---------- İncelenen metin ----------

Türkeş’i yeni nesiller ya tanımıyor ya da onunla ilgili yeterli ve doğru bilgiye sahip değiller.
Elbet bunun suçu ve vebali öncelikli olarak onun kurduğu ve teşkilatlandırarak Türk Siyasetine kazandırdığı MHP ve ÜLKÜ OCAKLARININ  25 yıldır sorumluluğunu üstlenen yöneticilerinindir.
Fakat diğer bir suçlu da 1968-1987 arasında 19 yıl bizzat Türkeş’le beraber yol yürümüş, onun fikirlerinin ve hedeflerinin doğrultusunda mücadeleye bizzat katılmış bizlerin yani 68-78 kuşağı ülkücülerinindir.
Bu düşüncemin uzun zamandır sıkıntısını yaşamaktayım.
Neresinden başlamalı, nasıl anlatmalıyız.?
Son bir kaç yıldır 68-78 kuşağından bazı arkadaşlarımız hatırat türü 1980 öncesini ve sonrasını anlatan kitaplar yazdılar. Hepsinde çok kıymetli belge, bilgi ve tarihe not düşecek satırlar var. Fakat benim aradığım ve özlemini duyduğum şey başka. 
Bu hatıraları okuyan yeni nesil gençler, kitabı okuyup bitirdikten sonra heyecanlanıp “Keşke biz de Türkeş’i, “Başbuğu” tanısaydık. Onunla birlikte mücadelesine katılsaydık. O yılları birlikte yaşasaydık” diyebiliyorlar mı?
1968-1997 arasında geçen 29 yıl bizim için “Türkeş’li yıllardır”.
Ve bu yıllar, TÜRKEŞ anlatılmadan ne yazılabilir ve ne de yeni nesillerin kalbine Türkeş’in sevgisi ve zihinlerine Türkeş’in fikirleri ekilebilir.
Aslında bu dönemi yaşayan hafızası, bilgisi ve birikimi ile aynı zamanda çok güçlü kalemi olan bir ağabeyimiz var. Hep onun Türkeş’i yazmaya başladı haberini duyma özlemi içinde oldum. Henüz o haberi duyamadım. İnşallah yakındır.

---------- Girdi verileri ----------

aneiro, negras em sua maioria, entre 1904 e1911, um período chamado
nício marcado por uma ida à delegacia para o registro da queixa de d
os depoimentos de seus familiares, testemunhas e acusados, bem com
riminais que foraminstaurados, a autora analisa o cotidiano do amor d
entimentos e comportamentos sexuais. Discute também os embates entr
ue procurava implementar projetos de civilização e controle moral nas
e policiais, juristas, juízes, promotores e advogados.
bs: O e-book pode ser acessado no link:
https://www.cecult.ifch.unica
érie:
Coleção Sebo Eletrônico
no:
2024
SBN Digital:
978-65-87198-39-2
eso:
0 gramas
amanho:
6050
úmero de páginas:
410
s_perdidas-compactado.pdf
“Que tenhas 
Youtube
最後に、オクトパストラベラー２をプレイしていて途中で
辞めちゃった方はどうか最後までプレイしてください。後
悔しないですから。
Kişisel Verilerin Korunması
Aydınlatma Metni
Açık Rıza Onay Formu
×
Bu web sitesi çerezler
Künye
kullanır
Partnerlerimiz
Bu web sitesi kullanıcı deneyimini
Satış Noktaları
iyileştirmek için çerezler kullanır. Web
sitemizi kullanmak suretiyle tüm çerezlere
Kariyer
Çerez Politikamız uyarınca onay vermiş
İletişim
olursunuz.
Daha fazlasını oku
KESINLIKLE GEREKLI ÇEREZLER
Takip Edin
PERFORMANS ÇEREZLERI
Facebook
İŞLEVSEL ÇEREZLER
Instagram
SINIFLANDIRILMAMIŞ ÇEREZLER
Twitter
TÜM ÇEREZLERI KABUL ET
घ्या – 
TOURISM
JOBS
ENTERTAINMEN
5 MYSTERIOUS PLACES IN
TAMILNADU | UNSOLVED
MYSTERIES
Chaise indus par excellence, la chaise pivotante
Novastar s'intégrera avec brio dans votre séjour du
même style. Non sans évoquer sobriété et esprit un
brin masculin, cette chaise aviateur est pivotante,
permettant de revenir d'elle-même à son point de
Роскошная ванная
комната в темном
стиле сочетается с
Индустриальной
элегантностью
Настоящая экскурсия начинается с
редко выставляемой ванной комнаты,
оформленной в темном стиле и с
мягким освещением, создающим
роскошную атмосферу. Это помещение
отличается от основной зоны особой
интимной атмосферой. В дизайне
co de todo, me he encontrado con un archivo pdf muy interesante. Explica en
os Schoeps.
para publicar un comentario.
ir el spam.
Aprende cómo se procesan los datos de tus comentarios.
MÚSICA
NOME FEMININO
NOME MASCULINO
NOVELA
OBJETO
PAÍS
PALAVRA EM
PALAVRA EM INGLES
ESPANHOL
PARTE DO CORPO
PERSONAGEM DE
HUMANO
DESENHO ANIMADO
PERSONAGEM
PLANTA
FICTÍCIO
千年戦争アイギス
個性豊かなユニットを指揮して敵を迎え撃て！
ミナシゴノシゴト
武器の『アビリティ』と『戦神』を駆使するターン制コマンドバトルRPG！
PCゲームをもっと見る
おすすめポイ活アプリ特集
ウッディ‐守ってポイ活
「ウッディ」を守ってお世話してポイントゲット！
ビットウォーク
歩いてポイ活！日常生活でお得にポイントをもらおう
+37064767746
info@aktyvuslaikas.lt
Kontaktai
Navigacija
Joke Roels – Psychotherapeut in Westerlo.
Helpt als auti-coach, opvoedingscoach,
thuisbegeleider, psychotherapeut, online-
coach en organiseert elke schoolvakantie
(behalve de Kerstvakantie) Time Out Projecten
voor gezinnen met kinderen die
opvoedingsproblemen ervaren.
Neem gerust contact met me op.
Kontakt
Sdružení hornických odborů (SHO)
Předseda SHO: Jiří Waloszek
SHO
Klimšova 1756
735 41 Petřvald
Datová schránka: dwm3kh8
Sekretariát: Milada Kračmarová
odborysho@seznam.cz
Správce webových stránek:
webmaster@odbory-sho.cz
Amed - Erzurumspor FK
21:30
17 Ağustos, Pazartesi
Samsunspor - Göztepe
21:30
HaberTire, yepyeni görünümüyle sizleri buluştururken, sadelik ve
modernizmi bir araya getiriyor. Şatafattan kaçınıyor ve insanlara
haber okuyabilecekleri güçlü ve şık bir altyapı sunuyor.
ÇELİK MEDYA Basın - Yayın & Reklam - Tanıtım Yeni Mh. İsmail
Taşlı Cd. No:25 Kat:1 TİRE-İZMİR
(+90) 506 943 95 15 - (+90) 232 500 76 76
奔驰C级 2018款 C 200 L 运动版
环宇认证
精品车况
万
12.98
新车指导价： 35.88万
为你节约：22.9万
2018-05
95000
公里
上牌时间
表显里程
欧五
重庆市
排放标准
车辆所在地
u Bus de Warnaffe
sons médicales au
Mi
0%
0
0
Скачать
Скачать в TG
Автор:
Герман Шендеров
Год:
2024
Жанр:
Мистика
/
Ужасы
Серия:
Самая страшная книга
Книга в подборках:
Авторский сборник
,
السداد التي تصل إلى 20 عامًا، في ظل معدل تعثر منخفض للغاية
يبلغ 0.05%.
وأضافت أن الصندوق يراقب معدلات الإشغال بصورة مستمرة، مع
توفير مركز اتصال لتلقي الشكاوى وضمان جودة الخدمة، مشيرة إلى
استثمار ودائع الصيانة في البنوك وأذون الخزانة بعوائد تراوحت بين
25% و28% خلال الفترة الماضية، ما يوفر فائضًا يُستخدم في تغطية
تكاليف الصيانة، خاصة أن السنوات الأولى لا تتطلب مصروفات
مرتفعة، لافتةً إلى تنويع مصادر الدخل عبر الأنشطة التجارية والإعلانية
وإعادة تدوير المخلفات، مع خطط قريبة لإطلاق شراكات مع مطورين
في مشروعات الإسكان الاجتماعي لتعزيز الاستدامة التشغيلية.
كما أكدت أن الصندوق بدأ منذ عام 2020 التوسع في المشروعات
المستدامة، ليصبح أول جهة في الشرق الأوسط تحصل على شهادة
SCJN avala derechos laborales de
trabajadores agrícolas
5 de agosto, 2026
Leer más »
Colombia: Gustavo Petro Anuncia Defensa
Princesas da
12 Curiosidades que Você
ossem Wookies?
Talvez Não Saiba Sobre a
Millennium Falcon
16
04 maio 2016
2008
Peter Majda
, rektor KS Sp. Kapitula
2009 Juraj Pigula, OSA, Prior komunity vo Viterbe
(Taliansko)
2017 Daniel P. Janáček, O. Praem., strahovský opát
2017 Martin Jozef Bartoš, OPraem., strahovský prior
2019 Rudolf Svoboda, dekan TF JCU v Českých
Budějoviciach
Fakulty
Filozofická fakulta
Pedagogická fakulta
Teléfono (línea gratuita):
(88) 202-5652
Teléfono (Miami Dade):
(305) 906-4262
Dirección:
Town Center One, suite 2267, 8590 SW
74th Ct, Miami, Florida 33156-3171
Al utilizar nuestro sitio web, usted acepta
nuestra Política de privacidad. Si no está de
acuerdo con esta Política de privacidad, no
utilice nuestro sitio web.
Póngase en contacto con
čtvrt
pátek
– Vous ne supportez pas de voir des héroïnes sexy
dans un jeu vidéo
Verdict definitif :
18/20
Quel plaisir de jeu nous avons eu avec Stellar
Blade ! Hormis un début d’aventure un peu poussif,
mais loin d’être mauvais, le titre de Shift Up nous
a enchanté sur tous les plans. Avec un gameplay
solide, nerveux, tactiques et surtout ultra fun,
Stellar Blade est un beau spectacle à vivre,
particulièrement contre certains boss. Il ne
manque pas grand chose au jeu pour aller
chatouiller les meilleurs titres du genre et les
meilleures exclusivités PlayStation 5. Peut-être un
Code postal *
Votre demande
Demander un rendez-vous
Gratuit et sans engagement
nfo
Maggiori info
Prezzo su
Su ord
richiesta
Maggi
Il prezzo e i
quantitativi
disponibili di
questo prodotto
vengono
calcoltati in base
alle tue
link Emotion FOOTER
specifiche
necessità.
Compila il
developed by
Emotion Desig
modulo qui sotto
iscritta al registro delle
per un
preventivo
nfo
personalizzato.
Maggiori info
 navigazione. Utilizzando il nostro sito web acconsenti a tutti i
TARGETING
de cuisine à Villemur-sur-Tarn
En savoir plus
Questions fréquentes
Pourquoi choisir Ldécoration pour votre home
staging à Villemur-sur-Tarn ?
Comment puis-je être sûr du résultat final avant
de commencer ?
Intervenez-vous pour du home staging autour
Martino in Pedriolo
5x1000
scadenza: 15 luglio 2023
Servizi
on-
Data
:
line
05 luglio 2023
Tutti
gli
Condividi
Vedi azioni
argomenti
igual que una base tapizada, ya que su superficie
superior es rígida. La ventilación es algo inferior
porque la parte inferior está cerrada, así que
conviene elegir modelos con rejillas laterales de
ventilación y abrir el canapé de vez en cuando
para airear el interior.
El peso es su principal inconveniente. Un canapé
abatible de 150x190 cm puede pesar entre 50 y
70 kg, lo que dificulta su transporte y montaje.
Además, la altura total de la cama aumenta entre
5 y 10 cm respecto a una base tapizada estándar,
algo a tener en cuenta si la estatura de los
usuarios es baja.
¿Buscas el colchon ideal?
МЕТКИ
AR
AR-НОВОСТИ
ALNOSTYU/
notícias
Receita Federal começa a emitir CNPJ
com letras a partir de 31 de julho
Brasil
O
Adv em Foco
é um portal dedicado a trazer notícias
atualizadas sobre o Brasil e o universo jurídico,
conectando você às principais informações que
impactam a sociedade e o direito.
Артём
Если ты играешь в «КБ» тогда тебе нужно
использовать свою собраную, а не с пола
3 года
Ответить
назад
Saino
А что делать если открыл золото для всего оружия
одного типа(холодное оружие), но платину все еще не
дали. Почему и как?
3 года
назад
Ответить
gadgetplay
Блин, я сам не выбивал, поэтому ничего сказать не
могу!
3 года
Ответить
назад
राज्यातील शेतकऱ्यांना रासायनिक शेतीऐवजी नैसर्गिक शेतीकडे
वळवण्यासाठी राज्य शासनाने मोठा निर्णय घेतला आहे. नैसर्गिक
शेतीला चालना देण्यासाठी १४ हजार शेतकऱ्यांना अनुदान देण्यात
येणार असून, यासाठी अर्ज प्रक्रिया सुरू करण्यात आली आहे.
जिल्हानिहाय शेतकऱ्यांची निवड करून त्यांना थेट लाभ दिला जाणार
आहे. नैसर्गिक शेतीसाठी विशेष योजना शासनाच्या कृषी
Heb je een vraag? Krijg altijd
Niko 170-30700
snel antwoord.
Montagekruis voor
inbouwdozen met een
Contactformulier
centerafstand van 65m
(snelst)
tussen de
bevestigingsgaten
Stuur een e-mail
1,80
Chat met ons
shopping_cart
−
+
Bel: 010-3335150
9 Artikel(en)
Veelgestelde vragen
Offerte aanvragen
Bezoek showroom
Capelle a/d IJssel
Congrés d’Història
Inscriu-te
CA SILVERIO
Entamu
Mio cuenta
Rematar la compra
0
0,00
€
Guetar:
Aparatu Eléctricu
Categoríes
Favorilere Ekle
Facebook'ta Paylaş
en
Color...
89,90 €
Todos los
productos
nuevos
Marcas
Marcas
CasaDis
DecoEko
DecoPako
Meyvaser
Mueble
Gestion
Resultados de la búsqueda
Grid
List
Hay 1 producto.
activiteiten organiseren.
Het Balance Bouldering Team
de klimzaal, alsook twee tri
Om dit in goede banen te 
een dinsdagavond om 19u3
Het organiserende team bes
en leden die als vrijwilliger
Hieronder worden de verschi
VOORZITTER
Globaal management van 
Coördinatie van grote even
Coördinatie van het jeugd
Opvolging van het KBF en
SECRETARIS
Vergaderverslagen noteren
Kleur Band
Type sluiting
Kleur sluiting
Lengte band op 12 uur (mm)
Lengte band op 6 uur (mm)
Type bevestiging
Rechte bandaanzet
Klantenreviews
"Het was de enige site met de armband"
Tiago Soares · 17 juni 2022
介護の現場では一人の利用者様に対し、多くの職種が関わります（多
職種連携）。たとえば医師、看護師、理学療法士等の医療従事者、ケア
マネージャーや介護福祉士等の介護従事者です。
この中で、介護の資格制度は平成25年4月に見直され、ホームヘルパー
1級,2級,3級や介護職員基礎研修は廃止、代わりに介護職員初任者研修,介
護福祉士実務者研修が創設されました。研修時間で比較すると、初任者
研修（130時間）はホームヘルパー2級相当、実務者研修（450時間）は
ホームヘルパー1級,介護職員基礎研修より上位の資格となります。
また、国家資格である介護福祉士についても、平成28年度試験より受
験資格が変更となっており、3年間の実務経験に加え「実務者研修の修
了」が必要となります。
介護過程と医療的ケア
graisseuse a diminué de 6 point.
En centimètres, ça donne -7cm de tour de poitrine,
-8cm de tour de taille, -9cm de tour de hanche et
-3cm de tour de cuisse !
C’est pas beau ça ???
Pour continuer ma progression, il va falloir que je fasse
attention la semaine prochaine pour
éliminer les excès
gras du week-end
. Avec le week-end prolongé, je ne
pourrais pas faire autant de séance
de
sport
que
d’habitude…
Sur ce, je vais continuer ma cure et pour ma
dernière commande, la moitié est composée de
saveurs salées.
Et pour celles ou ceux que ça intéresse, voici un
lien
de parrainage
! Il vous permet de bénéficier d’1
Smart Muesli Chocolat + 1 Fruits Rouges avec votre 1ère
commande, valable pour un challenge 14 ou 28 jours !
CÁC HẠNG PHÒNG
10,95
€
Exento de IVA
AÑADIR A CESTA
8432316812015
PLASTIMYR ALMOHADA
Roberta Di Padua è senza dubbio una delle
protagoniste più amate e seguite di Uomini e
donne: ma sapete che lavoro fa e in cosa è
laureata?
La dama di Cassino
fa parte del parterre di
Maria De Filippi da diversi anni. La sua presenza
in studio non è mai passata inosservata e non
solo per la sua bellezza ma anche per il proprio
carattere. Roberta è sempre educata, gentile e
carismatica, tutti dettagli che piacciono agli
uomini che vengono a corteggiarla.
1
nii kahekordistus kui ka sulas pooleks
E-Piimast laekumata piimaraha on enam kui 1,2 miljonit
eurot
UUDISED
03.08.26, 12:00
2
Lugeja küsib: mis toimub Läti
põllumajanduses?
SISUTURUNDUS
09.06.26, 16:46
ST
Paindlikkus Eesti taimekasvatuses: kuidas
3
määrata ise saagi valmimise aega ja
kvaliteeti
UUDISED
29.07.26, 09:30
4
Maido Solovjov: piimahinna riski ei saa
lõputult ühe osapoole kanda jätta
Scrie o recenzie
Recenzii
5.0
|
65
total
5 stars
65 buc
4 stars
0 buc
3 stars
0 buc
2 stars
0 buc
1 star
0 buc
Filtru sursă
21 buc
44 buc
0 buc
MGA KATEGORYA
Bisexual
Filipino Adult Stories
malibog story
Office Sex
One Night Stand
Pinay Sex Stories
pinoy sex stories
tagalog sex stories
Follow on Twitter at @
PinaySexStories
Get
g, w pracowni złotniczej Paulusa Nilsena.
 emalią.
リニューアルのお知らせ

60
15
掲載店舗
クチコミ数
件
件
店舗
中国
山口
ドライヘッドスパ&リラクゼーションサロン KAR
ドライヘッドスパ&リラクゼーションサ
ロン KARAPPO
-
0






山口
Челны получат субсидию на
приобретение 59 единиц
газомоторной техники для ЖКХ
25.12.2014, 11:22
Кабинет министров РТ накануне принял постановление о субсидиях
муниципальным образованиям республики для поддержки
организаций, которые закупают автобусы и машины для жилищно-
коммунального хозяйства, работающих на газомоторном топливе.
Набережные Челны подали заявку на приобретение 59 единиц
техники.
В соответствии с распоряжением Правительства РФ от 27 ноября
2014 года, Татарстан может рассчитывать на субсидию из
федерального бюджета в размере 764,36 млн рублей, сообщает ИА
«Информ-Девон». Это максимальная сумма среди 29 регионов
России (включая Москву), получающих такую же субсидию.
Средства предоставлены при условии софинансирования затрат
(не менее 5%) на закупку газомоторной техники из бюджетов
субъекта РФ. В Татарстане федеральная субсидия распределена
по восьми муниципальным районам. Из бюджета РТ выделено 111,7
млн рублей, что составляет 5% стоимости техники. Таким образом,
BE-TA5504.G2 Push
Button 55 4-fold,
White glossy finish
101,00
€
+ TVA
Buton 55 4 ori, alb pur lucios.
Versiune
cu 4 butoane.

----------

◆ **Hedefiniz**: Türkeş hakkındaki yazının "Türkeş’i yeni nesiller" ile başlayıp "başlamalı, nasıl anlatmalıyız.?" ile biten bölümünü yeniden yazın, "mücadeleye" ifadesini "davaya" ile değiştirin.

◆ **Problem çözümü**:
Türkeş’i yeni nesiller ya tanımıyor ya da onunla ilgili yeterli ve doğru bilgiye sahip değiller.
Elbet bunun suçu ve vebali öncelikli olarak onun kurduğu ve teşkilatlandırarak Türk Siyasetine kazandırdığı MHP ve ÜLKÜ OCAKLARININ  25 yıldır sorumluluğunu üstlenen yöneticilerinindir.
Fakat diğer bir suçlu da 1968-1987 arasında 19 yıl bizzat Türkeş’le beraber yol yürümüş, onun fikirlerinin ve hedeflerinin doğrultusunda davaya bizzat katılmış bizlerin yani 68-78 kuşağı ülkücülerinindir.
Bu düşüncemin uzun zamandır sıkıntısını yaşamaktayım.
Neresinden başlamalı, nasıl anlatmalıyız.?